Man kann weder seinen Anfang noch sein Ende chronologisch genau fixieren. Es gibt sehr gute Gründe dafür, das »Mittelalter« als eine Form der Gesellschaft und Kultur erst mit dem Sieg der Aufklärung im 18. Jahrhundert auslaufen zu lassen; denn erst der Rationalismus, der Absolutismus und die Anfänge des industriellen Zeitalters haben die Grundstrukturen des Lebens der europäischen Völker, die »altständische Gesellschaft« aufgelöst, deren Wurzeln in den Anfängen des Mittelalters stecken. Wer etwa das Mittelalter mit dem Zerfall der kirchlichen Einheit in christliche Konfessionen beenden möchte, muß immerhin feststellen, daß die Reformation eine Intensivierung des religiösen Lebens und Erlebnisses brachte und dem Staat neue religiöse Aufgaben stellte, damit die Trennung von geistlichem und weltlichem Bereich sogar in den katholischen Staaten wieder überwindend (Staatskirchentum); er muß auch feststellen, daß erst mit der Aufklärung eine Säkularisierung des Geistes einsetzte, die das Religiöse als bestimmende Kraft des öffentlichen Lebens außer Kraft zu setzen begann.

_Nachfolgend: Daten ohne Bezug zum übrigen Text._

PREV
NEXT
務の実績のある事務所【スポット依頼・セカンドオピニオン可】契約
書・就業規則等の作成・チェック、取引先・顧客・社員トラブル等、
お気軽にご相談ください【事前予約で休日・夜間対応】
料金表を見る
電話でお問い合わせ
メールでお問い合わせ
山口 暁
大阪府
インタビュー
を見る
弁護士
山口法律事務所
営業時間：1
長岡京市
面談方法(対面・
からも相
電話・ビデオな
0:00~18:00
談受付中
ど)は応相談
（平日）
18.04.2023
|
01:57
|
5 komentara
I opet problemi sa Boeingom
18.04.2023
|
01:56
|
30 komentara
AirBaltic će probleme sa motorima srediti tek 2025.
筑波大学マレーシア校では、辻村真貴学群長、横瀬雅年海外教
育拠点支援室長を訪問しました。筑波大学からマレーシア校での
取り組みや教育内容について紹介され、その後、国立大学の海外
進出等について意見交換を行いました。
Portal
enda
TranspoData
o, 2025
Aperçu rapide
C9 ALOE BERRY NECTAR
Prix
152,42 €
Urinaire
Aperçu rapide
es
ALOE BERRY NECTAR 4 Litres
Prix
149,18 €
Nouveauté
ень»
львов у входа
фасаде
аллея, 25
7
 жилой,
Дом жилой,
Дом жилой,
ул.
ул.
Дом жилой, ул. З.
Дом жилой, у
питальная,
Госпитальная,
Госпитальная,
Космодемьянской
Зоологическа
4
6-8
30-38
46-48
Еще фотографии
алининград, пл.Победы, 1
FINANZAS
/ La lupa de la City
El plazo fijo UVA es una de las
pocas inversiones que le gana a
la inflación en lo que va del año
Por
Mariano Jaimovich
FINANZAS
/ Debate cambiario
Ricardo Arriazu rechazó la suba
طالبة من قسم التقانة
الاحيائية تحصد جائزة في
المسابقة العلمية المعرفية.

Niemand kann heute mehr das Wort »Mittelalter« nur als Epochenbezeichnung chronologischen Charakters für die Zeit etwa von 568 bis 1500 verwenden. Bezeichnet man damit aber besondere historische Formen des Menschseins, des Lebens und Denkens, eine eigene Struktur der Gesellschaft und einen individuellen Abschnitt unserer gewordenen Kultur, dann ist es sehr schwer zu sagen, wann die Antike geendet und das Mittelalter begonnen hat.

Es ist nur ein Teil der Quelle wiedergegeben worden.